Itu Penilaianku terhadap Diriku Sendiri
Mengeluh tanpa ada habisnya ialah kebodohan. Aku sadari betul pernyataan ini. Tapi apakah seperti itu, aku kira tidak jauh berbeda pendapatmu dengan aku. Baiklah, seperti ini perkaranya: aku linglung karena sehabis mengerjakan tugas, aku rasa sudah baik, lenyap tiba-tiba. Apa yang kamu rasakan. Aku merasakan goncangan yang amat dahsyat. Tapi apakah kamu kecewa. Aku menjawab dengan nada suaraku yang parau: mungkin. Ya aku sendiri tidak bisa memastikan.
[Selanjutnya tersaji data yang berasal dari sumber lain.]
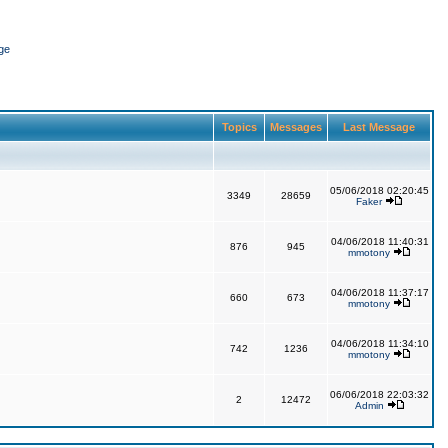
ge
Topics
Messages
Last Message
05/06/2018 02:20:45
3349
28659
Faker
04/06/2018 11:40:31
876
945
mmotony
04/06/2018 11:37:17
660
673
mmotony
04/06/2018 11:34:10
742
1236
mmotony
06/06/2018 22:03:32
2
12472
Admin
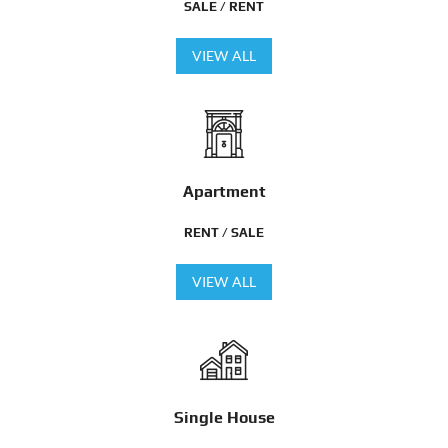
SALE / RENT
VIEW ALL
Apartment
RENT / SALE
VIEW ALL
Single House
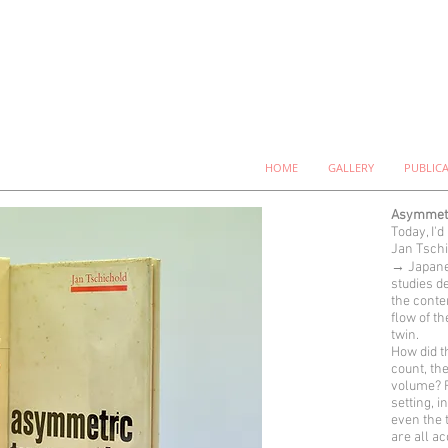
HOME
GALLERY
PUBLIC
Asymmetr
Today, I'd
Jan Tschi
→ Japane
studies de
the conte
flow of t
twin.
How did t
count, th
volume? F
setting, i
even the 
are all a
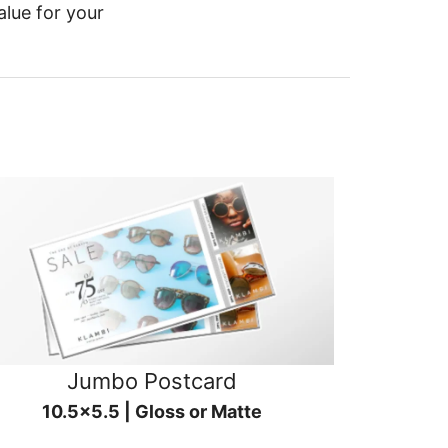
alue for your
Jumbo Postcard
10.5x5.5 | Gloss or Matte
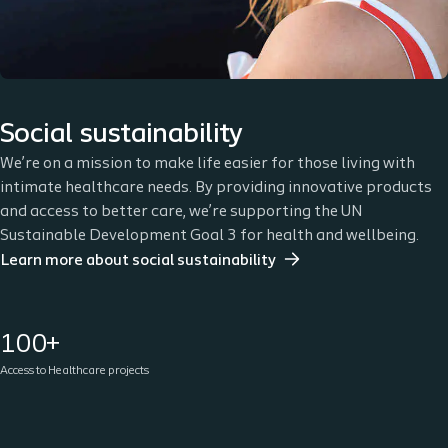
Social sustainability
We’re on a mission to make life easier for those living with
intimate healthcare needs. By providing innovative products
and access to better care, we’re supporting the UN
Sustainable Development Goal 3 for health and wellbeing.
Learn more about social sustainability
100+
Access to Healthcare projects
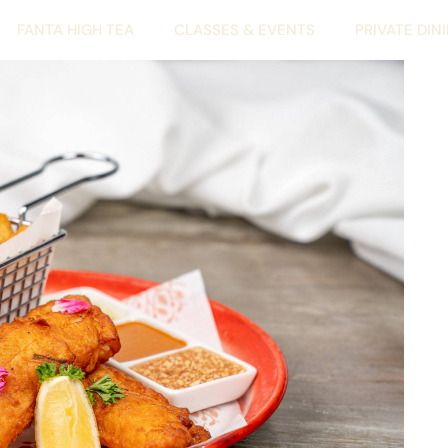
FANTA HIGH TEA
CLASSES & EVENTS
PRIVATE DIN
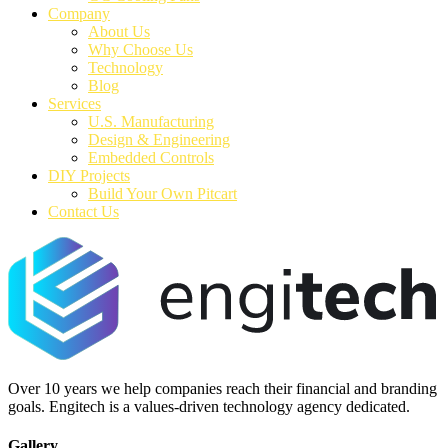
Company
About Us
Why Choose Us
Technology
Blog
Services
U.S. Manufacturing
Design & Engineering
Embedded Controls
DIY Projects
Build Your Own Pitcart
Contact Us
Over 10 years we help companies reach their financial and branding
goals. Engitech is a values-driven technology agency dedicated.
Gallery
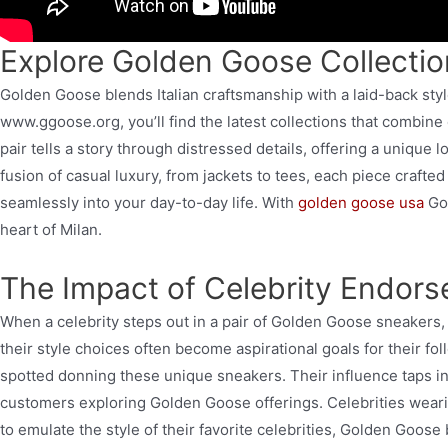
Explore Golden Goose Collecti
Golden Goose blends Italian craftsmanship with a laid-back styl
www.ggoose.org, you’ll find the latest collections that combine 
pair tells a story through distressed details, offering a unique 
fusion of casual luxury, from jackets to tees, each piece crafted
seamlessly into your day-to-day life. With
golden goose usa
Goo
heart of Milan.
The Impact of Celebrity Endor
When a celebrity steps out in a pair of Golden Goose sneakers, 
their style choices often become aspirational goals for their fo
spotted donning these unique sneakers. Their influence taps int
customers exploring Golden Goose offerings. Celebrities wearin
to emulate the style of their favorite celebrities, Golden Goose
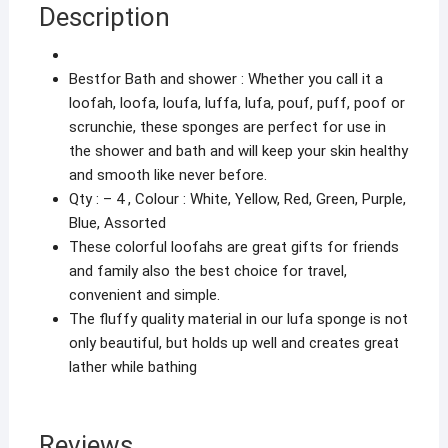
Description
Scrub
Loofah
Scrub
Bestfor Bath and shower : Whether you call it a
Good
loofah, loofa, loufa, luffa, lufa, pouf, puff, poof or
Quality
scrunchie, these sponges are perfect for use in
(Random
the shower and bath and will keep your skin healthy
Colour)
and smooth like never before.
Loofa04
Qty : – 4 , Colour : White, Yellow, Red, Green, Purple,
quantity
Blue, Assorted
These colorful loofahs are great gifts for friends
and family also the best choice for travel,
convenient and simple.
The fluffy quality material in our lufa sponge is not
only beautiful, but holds up well and creates great
lather while bathing
Reviews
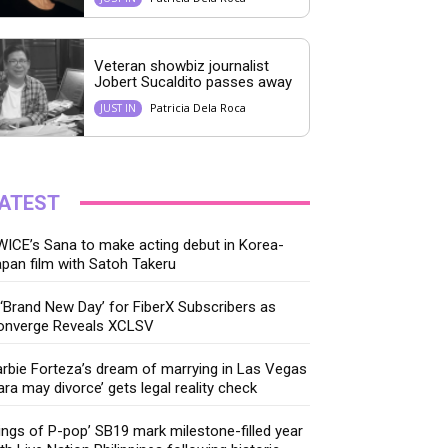
Veteran showbiz journalist
Jobert Sucaldito passes away
Patricia Dela Roca
JUST IN
ATEST
ICE’s Sana to make acting debut in Korea-
pan film with Satoh Takeru
‘Brand New Day’ for FiberX Subscribers as
onverge Reveals XCLSV
rbie Forteza’s dream of marrying in Las Vegas
ara may divorce’ gets legal reality check
ings of P-pop’ SB19 mark milestone-filled year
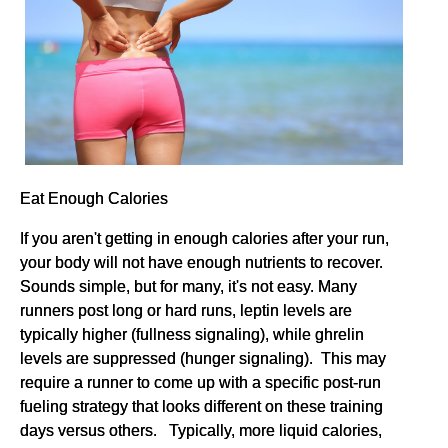
Eat Enough Calories
If you aren't getting in enough calories after your run,
your body will not have enough nutrients to recover.
Sounds simple, but for many, it's not easy. Many
runners post long or hard runs, leptin levels are
typically higher (fullness signaling), while ghrelin
levels are suppressed (hunger signaling). This may
require a runner to come up with a specific post-run
fueling strategy that looks different on these training
days versus others. Typically, more liquid calories,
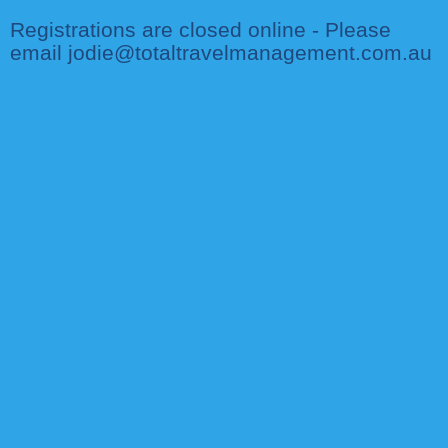
Registrations are closed online - Please
email jodie@totaltravelmanagement.com.au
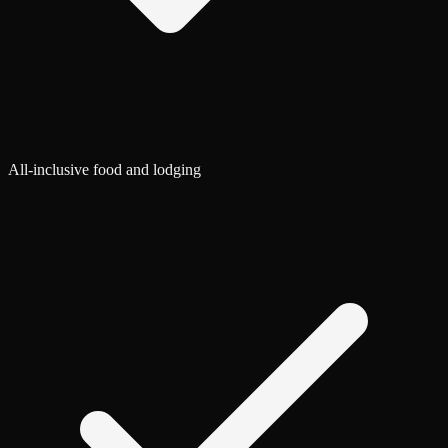
All-inclusive food and lodging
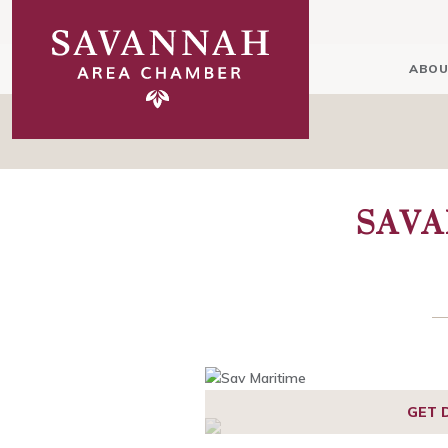
ABOU
SAVA
GET 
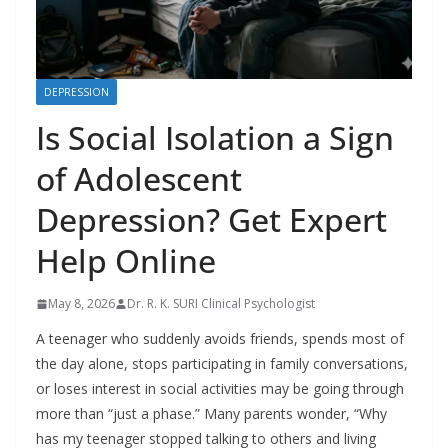
DEPRESSION
Is Social Isolation a Sign
of Adolescent
Depression? Get Expert
Help Online
May 8, 2026
Dr. R. K. SURI Clinical Psychologist
A teenager who suddenly avoids friends, spends most of
the day alone, stops participating in family conversations,
or loses interest in social activities may be going through
more than “just a phase.” Many parents wonder, “Why
has my teenager stopped talking to others and living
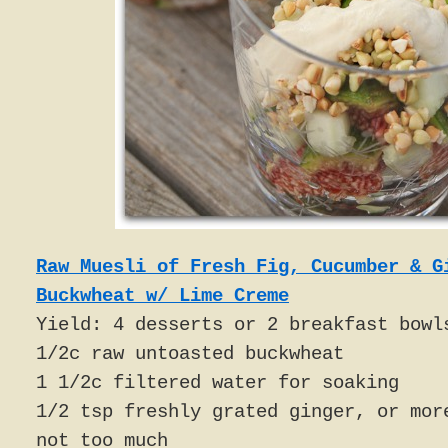
Raw Muesli of Fresh Fig, Cucumber & G
Buckwheat w/ Lime Creme
Yield: 4 desserts or 2 breakfast bowl
1/2c raw untoasted buckwheat
1 1/2c filtered water for soaking
1/2 tsp freshly grated ginger, or mor
not too much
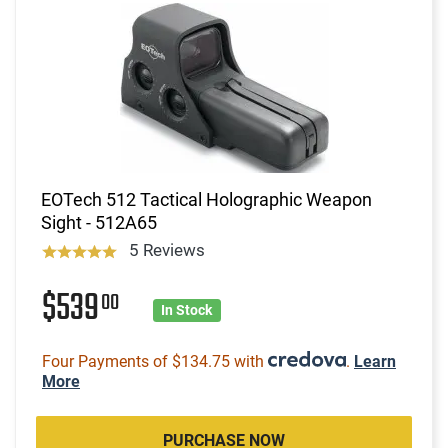
EOTech 512 Tactical Holographic Weapon
Sight - 512A65
5 Reviews
$539
00
In Stock
Four Payments of $134.75 with
.
Learn
More
PURCHASE NOW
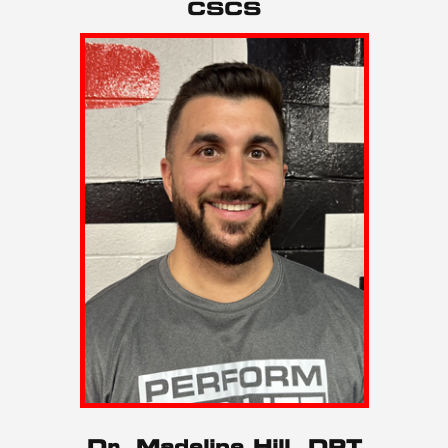
CSCS
Dr. Madeline Hill, DPT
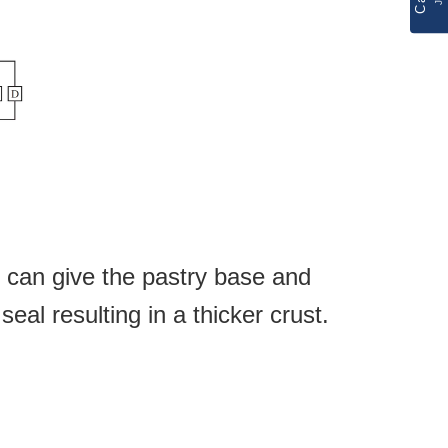
can give the pastry base and
seal
resulting in a thicker
crust.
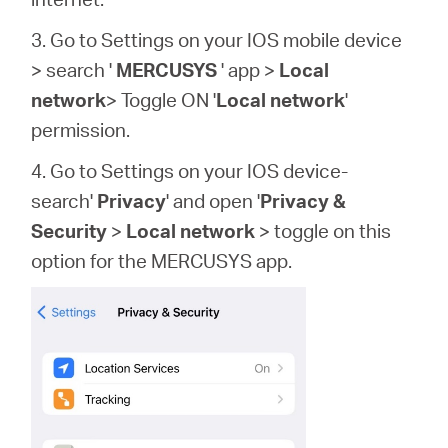
3. Go to Settings on your IOS mobile device
> search '
MERCUSYS
' app >
Local
network
> Toggle ON '
Local network
'
permission.
4. Go to Settings on your IOS device-
search'
Privacy
' and open '
Privacy &
Security
>
Local network
> toggle on this
option for the MERCUSYS app.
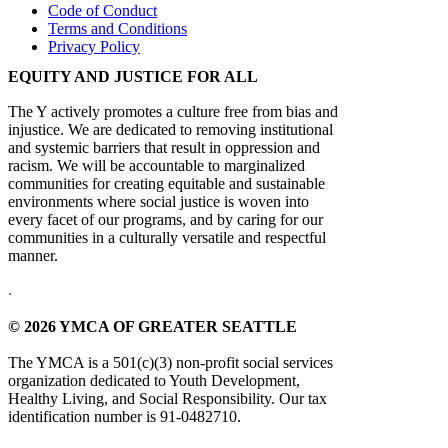
Code of Conduct
Terms and Conditions
Privacy Policy
EQUITY AND JUSTICE FOR ALL
The Y actively promotes a culture free from bias and
injustice. We are dedicated to removing institutional
and systemic barriers that result in oppression and
racism. We will be accountable to marginalized
communities for creating equitable and sustainable
environments where social justice is woven into
every facet of our programs, and by caring for our
communities in a culturally versatile and respectful
manner.
.
© 2026 YMCA OF GREATER SEATTLE
The YMCA is a 501(c)(3) non-profit social services
organization dedicated to Youth Development,
Healthy Living, and Social Responsibility. Our tax
identification number is 91-0482710.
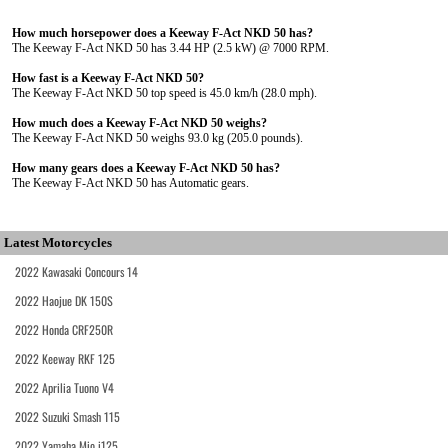
How much horsepower does a Keeway F-Act NKD 50 has?
The Keeway F-Act NKD 50 has 3.44 HP (2.5 kW) @ 7000 RPM.
How fast is a Keeway F-Act NKD 50?
The Keeway F-Act NKD 50 top speed is 45.0 km/h (28.0 mph).
How much does a Keeway F-Act NKD 50 weighs?
The Keeway F-Act NKD 50 weighs 93.0 kg (205.0 pounds).
How many gears does a Keeway F-Act NKD 50 has?
The Keeway F-Act NKD 50 has Automatic gears.
Latest Motorcycles
2022 Kawasaki Concours 14
2022 Haojue DK 150S
2022 Honda CRF250R
2022 Keeway RKF 125
2022 Aprilia Tuono V4
2022 Suzuki Smash 115
2022 Yamaha Mio i125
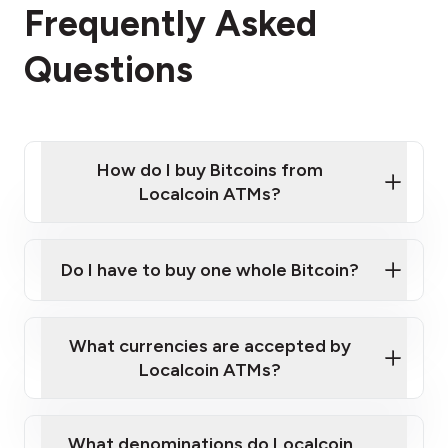
Frequently Asked
Questions
How do I buy Bitcoins from
Localcoin ATMs?
Click Here to Watch a Quick Video on How to Buy
Bitcoin at Our ATMs
Do I have to buy one whole Bitcoin?
Localcoin ATM near you
What currencies are accepted by
Localcoin ATMs?
What denominations do Localcoin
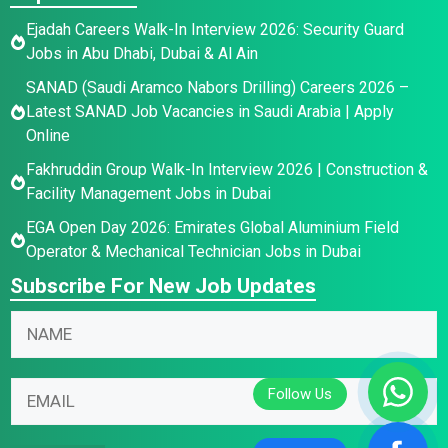
Ejadah Careers Walk-In Interview 2026: Security Guard
Jobs in Abu Dhabi, Dubai & Al Ain
SANAD (Saudi Aramco Nabors Drilling) Careers 2026 –
Latest SANAD Job Vacancies in Saudi Arabia | Apply
Online
Fakhruddin Group Walk-In Interview 2026 | Construction &
Facility Management Jobs in Dubai
EGA Open Day 2026: Emirates Global Aluminium Field
Operator & Mechanical Technician Jobs in Dubai
Subscribe For New Job Updates
E
N
m
a
a
m
E
i
E
e
m
l
m
*
a
N
a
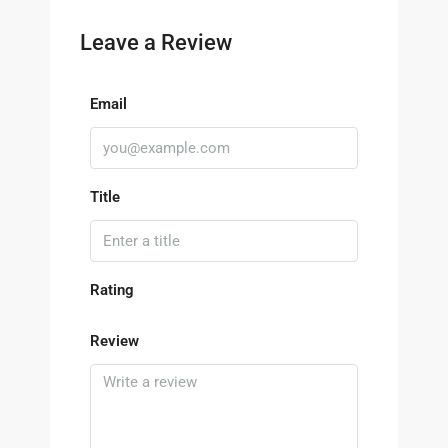
Leave a Review
Email
Title
Rating
Review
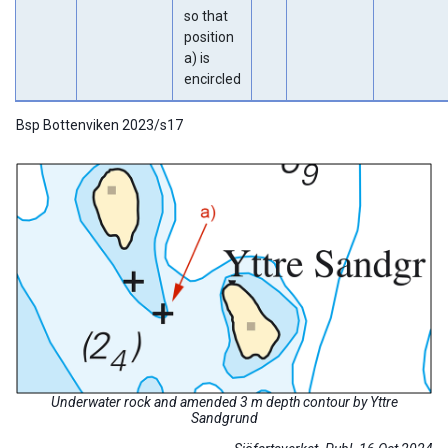
so that
position
a) is
encircled
Bsp Bottenviken 2023/s17
Underwater rock and amended 3 m depth contour by Yttre
Sandgrund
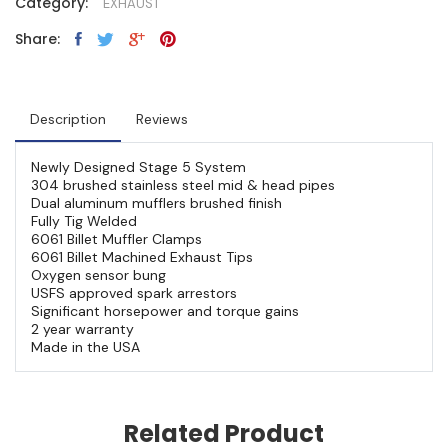
Category:
EXHAUST
Share:
Description
Reviews
Newly Designed Stage 5 System
304 brushed stainless steel mid & head pipes
Dual aluminum mufflers brushed finish
Fully Tig Welded
6061 Billet Muffler Clamps
6061 Billet Machined Exhaust Tips
Oxygen sensor bung
USFS approved spark arrestors
Significant horsepower and torque gains
2 year warranty
Made in the USA
Related Product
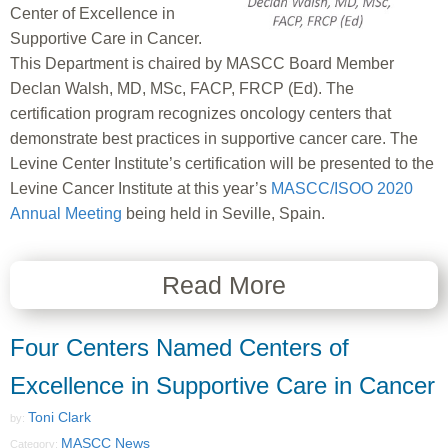
Center of Excellence in
Supportive Care in Cancer.
This Department is chaired by MASCC Board Member
Declan Walsh, MD, MSc, FACP, FRCP (Ed). The
certification program recognizes oncology centers that
demonstrate best practices in supportive cancer care. The
Levine Center Institute’s certification will be presented to the
Levine Cancer Institute at this year’s
MASCC/ISOO 2020
Annual Meeting
being held in Seville, Spain.
Read More
Four Centers Named Centers of
Excellence in Supportive Care in Cancer
Toni Clark
by:
MASCC News
Category:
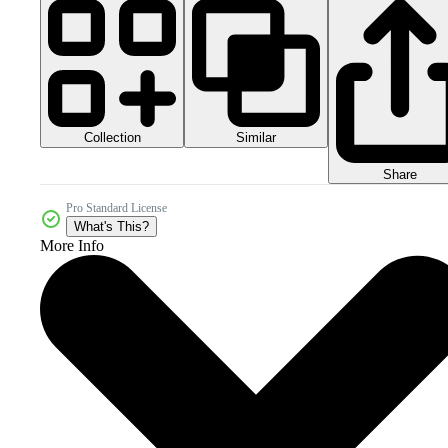
Collection
Similar
Share
Pro Standard License
What's This?
More Info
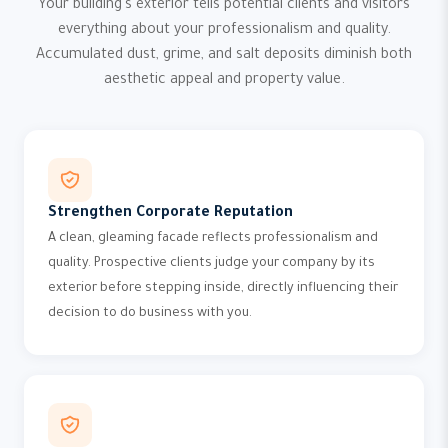
Your building's exterior tells potential clients and visitors
everything about your professionalism and quality.
Accumulated dust, grime, and salt deposits diminish both
aesthetic appeal and property value.
Strengthen Corporate Reputation
A clean, gleaming facade reflects professionalism and
quality. Prospective clients judge your company by its
exterior before stepping inside, directly influencing their
decision to do business with you.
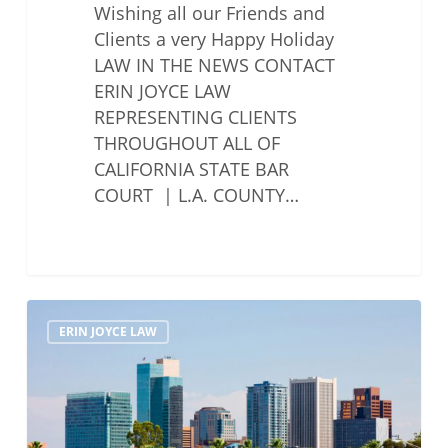
Wishing all our Friends and
Clients a very Happy Holiday
LAW IN THE NEWS CONTACT
ERIN JOYCE LAW
REPRESENTING CLIENTS
THROUGHOUT ALL OF
CALIFORNIA STATE BAR
COURT | L.A. COUNTY…
LegalZoom
ERIN JOYCE LAW
Is
Pursuing
An
Alternative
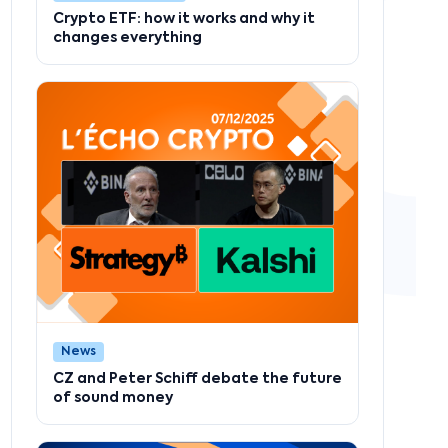
Crypto ETF: how it works and why it
changes everything
News
CZ and Peter Schiff debate the future
of sound money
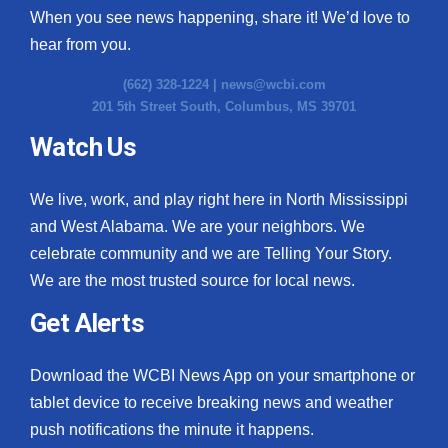
When you see news happening, share it! We’d love to
hear from you.
(662) 328-1224 |
news@wcbi.com
201 5th Street South, Columbus, MS 39701
Watch Us
We live, work, and play right here in North Mississippi
and West Alabama. We are your neighbors. We
celebrate community and we are Telling Your Story.
We are the most trusted source for local news.
Get Alerts
Download the WCBI News App on your smartphone or
tablet device to receive breaking news and weather
push notifications the minute it happens.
Seperti kata yang kupermainkan, maka aku mempermainkan pikiranku sehingga aku sendiri tak bisa lepas kendali. Akibatnya aku memutuskan jaring sosialku demi sesuatu yang aku sendiri sulit memahaminya. Enyahlah dari pikiranku hai iblis. Tapi dia malah bercokol saja. Tanpa lelah aku kerahkan kekuatanku untuk mengalahkannya. Namun usahaku belum kelihatan ada hasilnya. Bagaimana pendapatmu. Aku rasa, kamu harus membenahi dirimu sebelum terlambat. Jawaban bagus, bahkan lebih bagus dari tidak menjawab sama sekali.
Aku akui bahwa akhir-akhir ini aku tak tentu arah. Kadang aku masih samar mana sebenarnya Barat, Timur, dan arah angin lainnya. Arah angin? Aku rasa tidak sebatas pada itu. Ideologi rasionalisme dan empirisme telah mengombang-ambing reputasiku sebagai seorang mahasiswa yang aku sendiri menilai diriku sebagai yang idealis. Namun idealis yang egois, yang kadang sulit dipahami orang lain, tapi menurutku sendiri aku jelas mengatakan apapun. Tapi entah kenapa, aku masih belum bisa dipahami banyak orang. Ah, atau aku malah yang belum bisa memahami orang. Mungkin. Namun aku sadari betul, bahwa diriku menurut aku ialah pengonsep yang baik. Itu penilaianku terhadap diriku sendiri.
berada di sepanjang Psanggrahan.
Bulan Mei, 2011. Aku yang kolaps, seperti gedung itu (lihat gambar). Seperti pula suasana hatiku saat ini: rapuh dan roboh.